** TASK MATERIAL follows **

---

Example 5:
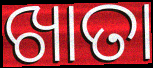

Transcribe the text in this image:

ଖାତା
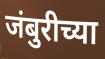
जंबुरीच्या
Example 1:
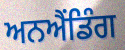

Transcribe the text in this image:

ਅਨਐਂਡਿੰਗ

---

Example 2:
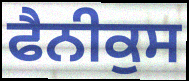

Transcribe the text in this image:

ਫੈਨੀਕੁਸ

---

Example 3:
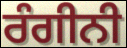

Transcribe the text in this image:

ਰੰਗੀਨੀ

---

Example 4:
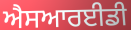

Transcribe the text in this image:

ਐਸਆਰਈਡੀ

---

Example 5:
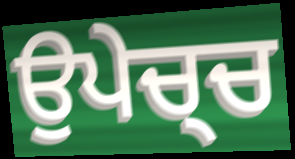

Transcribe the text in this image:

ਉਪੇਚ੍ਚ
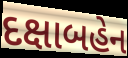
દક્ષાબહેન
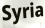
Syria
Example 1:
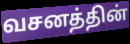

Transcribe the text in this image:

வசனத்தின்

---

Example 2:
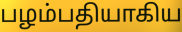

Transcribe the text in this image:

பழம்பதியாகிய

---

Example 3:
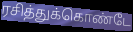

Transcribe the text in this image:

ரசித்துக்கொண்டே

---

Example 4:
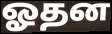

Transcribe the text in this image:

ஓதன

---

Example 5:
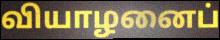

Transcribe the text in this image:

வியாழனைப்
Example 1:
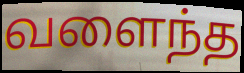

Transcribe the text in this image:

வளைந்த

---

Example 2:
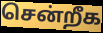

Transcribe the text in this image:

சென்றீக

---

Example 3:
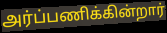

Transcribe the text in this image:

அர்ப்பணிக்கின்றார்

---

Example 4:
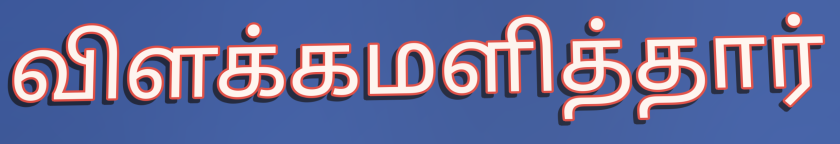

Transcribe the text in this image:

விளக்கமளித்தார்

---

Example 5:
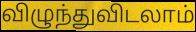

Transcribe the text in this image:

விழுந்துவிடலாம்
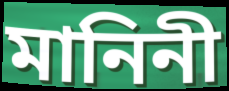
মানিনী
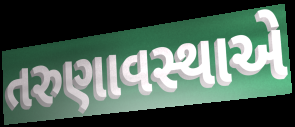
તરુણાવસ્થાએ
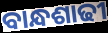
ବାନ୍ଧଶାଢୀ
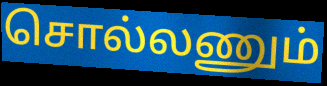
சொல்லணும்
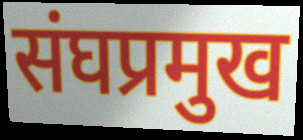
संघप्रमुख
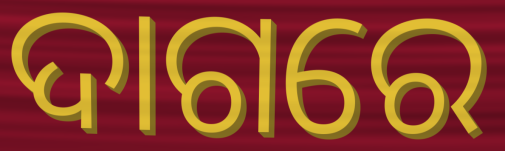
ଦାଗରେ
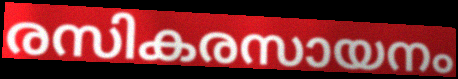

** End of TASK MATERIAL **

**WHAT THIS TASK INVOLVES**
Repeat every record precisely. Any picture among them stays out of the copy.

**SOLVED PROBLEM**
---

Example 5:

Transcribe the text in this image:

ଖାତା
जंबुरीच्या
Example 1:

Transcribe the text in this image:

ਅਨਐਂਡਿੰਗ

---

Example 2:

Transcribe the text in this image:

ਫੈਨੀਕੁਸ

---

Example 3:

Transcribe the text in this image:

ਰੰਗੀਨੀ

---

Example 4:

Transcribe the text in this image:

ਐਸਆਰਈਡੀ

---

Example 5:

Transcribe the text in this image:

ਉਪੇਚ੍ਚ
દક્ષાબહેન
Syria
Example 1:

Transcribe the text in this image:

வசனத்தின்

---

Example 2:

Transcribe the text in this image:

பழம்பதியாகிய

---

Example 3:

Transcribe the text in this image:

ரசித்துக்கொண்டே

---

Example 4:

Transcribe the text in this image:

ஓதன

---

Example 5:

Transcribe the text in this image:

வியாழனைப்
Example 1:

Transcribe the text in this image:

வளைந்த

---

Example 2:

Transcribe the text in this image:

சென்றீக

---

Example 3:

Transcribe the text in this image:

அர்ப்பணிக்கின்றார்

---

Example 4:

Transcribe the text in this image:

விளக்கமளித்தார்

---

Example 5:

Transcribe the text in this image:

விழுந்துவிடலாம்
মানিনী
તરુણાવસ્થાએ
ବାନ୍ଧଶାଢୀ
சொல்லணும்
संघप्रमुख
ଦାଗରେ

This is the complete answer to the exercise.